=== Page excerpt ===
I expected, when I began this blog, to be moving away in a year and created the blog to record this special, though maddening, place before I left. Well, it's taken another year and a bit but I am finally moving house; making a fresh start and glad to be doing so. But I will miss this piece of land that has sustained me through some difficult times. This will be my last posting on this blog. I'll leave it open as a commemoration of the plants, the rocks and the animals in this wonderful two and a half acres and comments will still be welcome. I thought I'd end the blog as I began it, with some photographs of my Two and a Half Acres:
Sunday 27 September 2009
Thursday 12 February 2009
Buckets of Snow
I was persuaded by a friend and neighbour to go for a walk in the snow on Sunday. It was pretty hard work wading through knee-deep snow, and uphill, but the photos made up for the aching muscles:
Of course, now that I'm back and the muscles have recovered, I wish I'd taken more pictures but concentrating on staying upright distracted me and I will have to make do with what I have...unless my friend persuades me to do the whole thing again next Sunday!
Of course, now that I'm back and the muscles have recovered, I wish I'd taken more pictures but concentrating on staying upright distracted me and I will have to make do with what I have...unless my friend persuades me to do the whole thing again next Sunday!
Tuesday 27 January 2009
Neglecting the Patch
I started this blog back in August 2007. I knew I wouldn't be able to carry on living here much longer, despite the attractions, and I wanted to record the plants, the animals and the magic of the place.
Well, I've struggled on for 18 months but I know it's time to go now. Come the Spring I expect to be putting the house up for sale (then holding my breath and crossing my fingers for a nature lover with cash in their pocket). I have proved that I can do it, I've kept the grass cut (6 hours work every week in the growing season), I've just about (no I haven't really) kept on top of the housework but the fact remains that this is a family house and I ain't a family any more - apart from my demented little dog of course.
All this is by way of explanation, I suppose, for not posting since October. I have felt disconnected from the place. But now that I am almost certain to be moving by the summer, I really want to get the magic of the place on record, before it's too late.
It is possible that the disaffection these last few months has more to do with the time of year than anything else, of course. Daylight is beginning to return to the Highlands. At the end of the day we already have an hour more daylight and it is really making a difference. My energy is higher. I feel like a pony whose head has been down all winter but who is now noticing the sky and the mountains and the new growth. I'm even wondering whether I DO have a future here after all. But deep down I know it's time to go. I might come back in a few years but I need to find my own path.
Anyway, after that digression, back to the job in hand. Now that I am almost definitely sure that I will be moving on soon, I must share the pictures and observations I have made.
=== Extracted material ===
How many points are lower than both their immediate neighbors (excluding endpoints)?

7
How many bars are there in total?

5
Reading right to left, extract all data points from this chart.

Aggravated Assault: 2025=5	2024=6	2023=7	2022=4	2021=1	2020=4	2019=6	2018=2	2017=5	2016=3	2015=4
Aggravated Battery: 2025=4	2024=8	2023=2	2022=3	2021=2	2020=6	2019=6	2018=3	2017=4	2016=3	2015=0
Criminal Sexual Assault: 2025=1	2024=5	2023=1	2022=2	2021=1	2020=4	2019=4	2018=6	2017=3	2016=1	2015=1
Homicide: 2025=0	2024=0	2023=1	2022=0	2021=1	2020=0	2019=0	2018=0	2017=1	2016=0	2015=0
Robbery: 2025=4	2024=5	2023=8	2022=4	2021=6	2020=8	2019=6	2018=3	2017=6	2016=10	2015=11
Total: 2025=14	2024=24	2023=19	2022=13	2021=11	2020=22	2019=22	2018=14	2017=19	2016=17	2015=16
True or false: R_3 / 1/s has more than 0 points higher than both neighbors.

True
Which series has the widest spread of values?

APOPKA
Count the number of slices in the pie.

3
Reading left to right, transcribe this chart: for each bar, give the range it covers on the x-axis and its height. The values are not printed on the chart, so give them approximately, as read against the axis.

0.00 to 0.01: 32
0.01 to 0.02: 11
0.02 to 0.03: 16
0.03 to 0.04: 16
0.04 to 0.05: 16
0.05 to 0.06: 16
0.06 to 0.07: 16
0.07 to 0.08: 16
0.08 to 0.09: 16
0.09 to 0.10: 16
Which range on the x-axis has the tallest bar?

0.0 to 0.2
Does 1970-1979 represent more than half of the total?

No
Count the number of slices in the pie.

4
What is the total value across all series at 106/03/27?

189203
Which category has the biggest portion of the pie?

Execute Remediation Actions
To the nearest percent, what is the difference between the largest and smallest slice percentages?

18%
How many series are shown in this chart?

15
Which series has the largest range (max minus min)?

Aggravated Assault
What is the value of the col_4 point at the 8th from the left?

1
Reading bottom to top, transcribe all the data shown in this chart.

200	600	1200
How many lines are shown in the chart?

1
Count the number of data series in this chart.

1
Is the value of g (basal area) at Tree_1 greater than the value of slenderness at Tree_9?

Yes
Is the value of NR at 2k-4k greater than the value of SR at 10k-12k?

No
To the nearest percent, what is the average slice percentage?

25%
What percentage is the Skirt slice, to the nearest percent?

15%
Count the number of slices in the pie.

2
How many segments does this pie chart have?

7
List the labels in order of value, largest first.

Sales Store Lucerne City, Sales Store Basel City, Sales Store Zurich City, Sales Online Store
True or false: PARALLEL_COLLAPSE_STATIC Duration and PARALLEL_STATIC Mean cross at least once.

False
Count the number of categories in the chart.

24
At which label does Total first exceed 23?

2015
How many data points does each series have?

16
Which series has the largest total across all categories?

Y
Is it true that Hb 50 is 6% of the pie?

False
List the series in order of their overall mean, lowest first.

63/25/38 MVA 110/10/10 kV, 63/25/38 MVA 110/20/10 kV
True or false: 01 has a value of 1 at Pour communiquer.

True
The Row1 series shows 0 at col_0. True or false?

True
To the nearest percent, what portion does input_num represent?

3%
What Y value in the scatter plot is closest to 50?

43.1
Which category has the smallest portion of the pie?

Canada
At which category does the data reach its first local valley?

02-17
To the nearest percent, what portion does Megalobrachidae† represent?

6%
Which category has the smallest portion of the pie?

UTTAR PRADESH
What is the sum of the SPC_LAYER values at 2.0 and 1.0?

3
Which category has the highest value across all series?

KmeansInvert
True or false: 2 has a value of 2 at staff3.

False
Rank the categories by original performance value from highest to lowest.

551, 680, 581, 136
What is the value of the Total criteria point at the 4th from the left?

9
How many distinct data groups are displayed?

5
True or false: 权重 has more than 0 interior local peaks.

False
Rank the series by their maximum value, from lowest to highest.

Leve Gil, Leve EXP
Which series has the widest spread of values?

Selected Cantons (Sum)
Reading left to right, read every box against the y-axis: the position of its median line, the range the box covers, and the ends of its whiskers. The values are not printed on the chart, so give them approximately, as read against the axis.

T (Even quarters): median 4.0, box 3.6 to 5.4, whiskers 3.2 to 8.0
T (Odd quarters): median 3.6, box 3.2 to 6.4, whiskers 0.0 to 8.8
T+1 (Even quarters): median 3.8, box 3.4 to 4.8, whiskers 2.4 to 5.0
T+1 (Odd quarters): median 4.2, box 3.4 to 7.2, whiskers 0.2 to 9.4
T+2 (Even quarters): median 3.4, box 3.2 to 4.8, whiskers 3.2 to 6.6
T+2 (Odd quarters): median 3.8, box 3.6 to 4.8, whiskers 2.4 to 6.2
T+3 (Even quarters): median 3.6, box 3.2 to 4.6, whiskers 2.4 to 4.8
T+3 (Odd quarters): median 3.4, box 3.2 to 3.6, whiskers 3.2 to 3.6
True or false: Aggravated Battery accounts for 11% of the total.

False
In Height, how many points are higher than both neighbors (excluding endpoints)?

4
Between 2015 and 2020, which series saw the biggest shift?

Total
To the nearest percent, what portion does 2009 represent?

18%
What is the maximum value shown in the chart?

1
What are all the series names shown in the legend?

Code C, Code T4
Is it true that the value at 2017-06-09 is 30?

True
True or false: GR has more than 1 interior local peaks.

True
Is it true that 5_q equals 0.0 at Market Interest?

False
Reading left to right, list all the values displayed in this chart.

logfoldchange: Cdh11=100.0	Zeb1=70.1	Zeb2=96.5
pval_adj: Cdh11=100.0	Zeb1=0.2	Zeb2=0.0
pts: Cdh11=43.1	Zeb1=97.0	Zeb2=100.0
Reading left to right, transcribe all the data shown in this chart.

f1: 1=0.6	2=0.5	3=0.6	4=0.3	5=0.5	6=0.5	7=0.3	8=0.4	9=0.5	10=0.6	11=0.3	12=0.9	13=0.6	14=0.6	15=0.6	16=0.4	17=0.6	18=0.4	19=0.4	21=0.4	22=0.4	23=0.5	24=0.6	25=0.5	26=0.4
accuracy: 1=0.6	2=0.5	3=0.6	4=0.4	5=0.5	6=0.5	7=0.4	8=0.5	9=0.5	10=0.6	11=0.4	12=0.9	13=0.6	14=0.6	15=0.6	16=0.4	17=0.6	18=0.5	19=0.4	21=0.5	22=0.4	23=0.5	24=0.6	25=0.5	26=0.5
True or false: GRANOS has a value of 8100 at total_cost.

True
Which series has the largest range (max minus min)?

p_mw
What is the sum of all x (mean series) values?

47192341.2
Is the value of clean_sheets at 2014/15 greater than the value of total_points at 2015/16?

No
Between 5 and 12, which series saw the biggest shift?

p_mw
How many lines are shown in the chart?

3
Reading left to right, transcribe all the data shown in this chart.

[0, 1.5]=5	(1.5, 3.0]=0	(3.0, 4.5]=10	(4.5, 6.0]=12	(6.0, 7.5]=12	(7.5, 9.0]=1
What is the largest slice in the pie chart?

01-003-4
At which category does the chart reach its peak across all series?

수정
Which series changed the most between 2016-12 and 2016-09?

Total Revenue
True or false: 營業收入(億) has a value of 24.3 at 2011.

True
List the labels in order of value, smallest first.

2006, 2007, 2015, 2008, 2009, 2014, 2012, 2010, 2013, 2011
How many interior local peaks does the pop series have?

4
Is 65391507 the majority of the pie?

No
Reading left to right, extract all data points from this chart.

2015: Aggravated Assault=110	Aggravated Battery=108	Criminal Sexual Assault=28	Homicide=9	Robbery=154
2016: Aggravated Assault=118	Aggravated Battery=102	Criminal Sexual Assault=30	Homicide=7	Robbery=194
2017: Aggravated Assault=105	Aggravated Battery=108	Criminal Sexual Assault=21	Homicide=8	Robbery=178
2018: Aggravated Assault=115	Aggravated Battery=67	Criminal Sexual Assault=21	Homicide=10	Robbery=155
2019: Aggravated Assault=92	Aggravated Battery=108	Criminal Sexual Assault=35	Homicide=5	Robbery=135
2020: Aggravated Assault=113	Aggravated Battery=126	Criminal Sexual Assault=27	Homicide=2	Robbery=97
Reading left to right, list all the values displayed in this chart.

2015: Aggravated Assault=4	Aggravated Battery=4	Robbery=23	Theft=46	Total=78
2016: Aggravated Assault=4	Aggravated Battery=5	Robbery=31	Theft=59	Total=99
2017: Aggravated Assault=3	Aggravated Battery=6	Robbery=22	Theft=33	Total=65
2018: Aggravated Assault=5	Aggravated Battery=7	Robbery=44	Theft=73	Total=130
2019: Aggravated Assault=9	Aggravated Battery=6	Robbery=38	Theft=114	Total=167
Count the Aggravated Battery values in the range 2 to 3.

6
===
Transcribe the part of the blog post about the two and a half acres that runs from "All this is" up to and including "my own path.", word for word.

All this is by way of explanation, I suppose, for not posting since October. I have felt disconnected from the place. But now that I am almost certain to be moving by the summer, I really want to get the magic of the place on record, before it's too late.
It is possible that the disaffection these last few months has more to do with the time of year than anything else, of course. Daylight is beginning to return to the Highlands. At the end of the day we already have an hour more daylight and it is really making a difference. My energy is higher. I feel like a pony whose head has been down all winter but who is now noticing the sky and the mountains and the new growth. I'm even wondering whether I DO have a future here after all. But deep down I know it's time to go. I might come back in a few years but I need to find my own path.